Why do my videos always look so shoddy in PowerPoint?
July 12, 2007 7:05 AM   Subscribe

What video formats work well in presentations? Advice on codecs, presentation software and general tips and tricks sought. Linux and/or WIndows.

I always seem to end up writing my presentations at the last minute (yeah, right) and they have to include video. The job of preparing the videos takes ages. I do all my video work in Quicktime, for historical reasons, but getting that into PowerPoint or OpenOffice seems unreasonably difficult. RIght now I've fallen back to outputting a stack of jpegs and turning those into a video with ffmpeg, which looks great when I play it back in mplayer, or when I copy it to the Windows box and play it in VLC viewer, but the result looks terrible in PowerPoint.

Am I using the wrong video format? The wrong presentation software?
posted by handee to Computers & Internet (4 answers total) 1 user marked this as a favorite
 
Getting video to work within powerpoint can be tricky. However, there are a few general rules:

1. Powerpoint uses some sort of outdated movieplayer program to actually play the files.

2. mpeg almost always works.

3. wmv always works.

You've probably already read this:

PowerPoint & QuickTime

My suggestion: output to mpeg and quicktime. Have one file for saving (.mov) and one to play in your presentations (mpeg).
posted by allthewhile at 7:28 AM on July 12, 2007 [1 favorite]


Indeed, video in PowerPoint is very finicky. With all the different codecs out there, even if you get it to look good on your computer, there's no guarantee it will even play at all on someone else's.

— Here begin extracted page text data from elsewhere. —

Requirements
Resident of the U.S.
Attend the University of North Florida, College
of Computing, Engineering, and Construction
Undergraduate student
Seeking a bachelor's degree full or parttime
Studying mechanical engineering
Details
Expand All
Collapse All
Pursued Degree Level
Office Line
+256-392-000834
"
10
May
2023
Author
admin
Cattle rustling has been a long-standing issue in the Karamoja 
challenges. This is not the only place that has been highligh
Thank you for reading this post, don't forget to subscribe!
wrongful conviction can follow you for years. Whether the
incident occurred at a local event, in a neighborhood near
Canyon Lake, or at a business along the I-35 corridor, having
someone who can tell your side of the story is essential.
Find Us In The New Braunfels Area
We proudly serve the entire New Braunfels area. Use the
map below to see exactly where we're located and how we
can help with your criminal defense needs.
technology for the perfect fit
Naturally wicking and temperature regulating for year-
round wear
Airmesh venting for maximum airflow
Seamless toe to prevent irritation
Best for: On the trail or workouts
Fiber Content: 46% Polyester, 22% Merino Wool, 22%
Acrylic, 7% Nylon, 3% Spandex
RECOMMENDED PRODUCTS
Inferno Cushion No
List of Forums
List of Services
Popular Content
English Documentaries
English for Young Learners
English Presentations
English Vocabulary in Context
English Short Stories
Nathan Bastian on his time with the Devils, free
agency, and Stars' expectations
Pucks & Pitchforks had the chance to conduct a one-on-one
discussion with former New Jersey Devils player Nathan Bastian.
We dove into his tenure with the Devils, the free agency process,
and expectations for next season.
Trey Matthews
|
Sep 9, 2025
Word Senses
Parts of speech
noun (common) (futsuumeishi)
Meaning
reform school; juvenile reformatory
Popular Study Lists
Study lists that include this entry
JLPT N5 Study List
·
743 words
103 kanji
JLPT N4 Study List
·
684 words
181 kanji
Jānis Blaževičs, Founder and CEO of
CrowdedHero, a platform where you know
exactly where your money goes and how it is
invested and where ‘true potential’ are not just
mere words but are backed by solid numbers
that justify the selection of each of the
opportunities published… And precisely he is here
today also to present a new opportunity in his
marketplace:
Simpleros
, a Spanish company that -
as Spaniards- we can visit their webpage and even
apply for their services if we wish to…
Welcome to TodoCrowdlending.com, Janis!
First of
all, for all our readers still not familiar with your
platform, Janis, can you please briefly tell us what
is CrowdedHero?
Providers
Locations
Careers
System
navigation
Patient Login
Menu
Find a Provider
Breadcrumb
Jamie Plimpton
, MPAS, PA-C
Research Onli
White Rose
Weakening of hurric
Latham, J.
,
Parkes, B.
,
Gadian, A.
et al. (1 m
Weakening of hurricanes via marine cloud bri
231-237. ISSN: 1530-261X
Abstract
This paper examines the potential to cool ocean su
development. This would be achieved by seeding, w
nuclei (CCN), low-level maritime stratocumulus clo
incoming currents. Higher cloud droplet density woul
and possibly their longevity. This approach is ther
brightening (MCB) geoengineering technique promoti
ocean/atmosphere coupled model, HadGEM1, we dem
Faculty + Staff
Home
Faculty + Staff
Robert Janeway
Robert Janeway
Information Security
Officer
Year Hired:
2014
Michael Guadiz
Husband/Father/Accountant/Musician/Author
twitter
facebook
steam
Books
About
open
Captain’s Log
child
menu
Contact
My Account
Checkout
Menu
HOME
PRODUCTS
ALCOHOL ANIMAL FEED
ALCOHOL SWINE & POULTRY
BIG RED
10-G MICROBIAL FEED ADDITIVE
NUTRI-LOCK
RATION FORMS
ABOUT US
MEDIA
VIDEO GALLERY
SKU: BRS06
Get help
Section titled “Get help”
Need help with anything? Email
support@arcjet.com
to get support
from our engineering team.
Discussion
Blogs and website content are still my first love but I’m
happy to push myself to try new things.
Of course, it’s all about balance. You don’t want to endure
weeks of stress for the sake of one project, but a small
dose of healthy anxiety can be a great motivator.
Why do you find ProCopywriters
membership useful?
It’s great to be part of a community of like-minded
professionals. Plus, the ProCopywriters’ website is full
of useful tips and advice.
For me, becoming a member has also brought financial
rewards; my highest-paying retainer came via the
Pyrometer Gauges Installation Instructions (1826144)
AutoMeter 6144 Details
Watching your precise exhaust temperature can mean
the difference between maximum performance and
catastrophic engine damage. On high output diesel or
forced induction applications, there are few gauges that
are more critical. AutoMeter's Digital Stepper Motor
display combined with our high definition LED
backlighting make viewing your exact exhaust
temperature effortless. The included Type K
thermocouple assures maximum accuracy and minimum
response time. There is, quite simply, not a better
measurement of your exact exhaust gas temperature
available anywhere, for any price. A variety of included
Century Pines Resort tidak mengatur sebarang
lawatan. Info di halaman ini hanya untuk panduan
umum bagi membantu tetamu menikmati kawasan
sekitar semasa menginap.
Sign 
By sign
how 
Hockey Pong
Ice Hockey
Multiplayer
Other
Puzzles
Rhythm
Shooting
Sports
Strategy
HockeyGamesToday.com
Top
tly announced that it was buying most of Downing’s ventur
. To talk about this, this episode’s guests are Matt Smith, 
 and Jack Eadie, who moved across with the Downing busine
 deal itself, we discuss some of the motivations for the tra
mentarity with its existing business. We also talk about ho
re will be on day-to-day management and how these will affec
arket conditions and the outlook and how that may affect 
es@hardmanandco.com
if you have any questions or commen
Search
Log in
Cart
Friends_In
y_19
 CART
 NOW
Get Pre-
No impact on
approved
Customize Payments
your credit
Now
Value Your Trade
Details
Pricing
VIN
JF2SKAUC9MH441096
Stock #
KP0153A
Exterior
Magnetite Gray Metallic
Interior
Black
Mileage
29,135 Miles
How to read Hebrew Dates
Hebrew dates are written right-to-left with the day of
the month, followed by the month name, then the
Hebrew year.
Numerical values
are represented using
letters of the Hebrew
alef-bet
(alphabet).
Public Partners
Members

After trying lots of different methods, by far the easiest, most foolproof, and most consistent is "Plays for Certain" third party software. I use the pro version (PFCPro), but the free version may serve your needs.

Unfortunately, the website seems to be down at the moment, so, not sure what's up with that.
posted by SampleSize at 10:02 AM on July 12, 2007


maybe I am crazy, but I would instead use a composited desktop (using Compiz and the workspaces/cube plugin), keeping the slides as simple as possible.

The presentation on one workspace/cube face, and a video player with a playlist on another. Switch between them when needed for a quick playback (you can do that even if you are inside a fullscreen application, at least with the cube trick).

And it looks cool, too.
posted by a007r at 10:38 PM on July 13, 2007


Response by poster: I've got too many videos for a switching desktops option.

This

opt="vbitrate=2160000:mbd=2:keyint=132:vqblur=1.0:cmp=2:subcmp=2:dia=2:mv0:last_pred=3"
mencoder -ovc lavc -lavcopts vcodec=msmpeg4v2:vpass=1:$opt -nosound -o /dev/null inputs
mencoder -ovc lavc -lavcopts vcodec=msmpeg4v2:vpass=2:$opt -nosound -o output.avi inputs


creates avis which seem fairly reliable. The input can be anything that mencoder can handle (so, pretty much anything).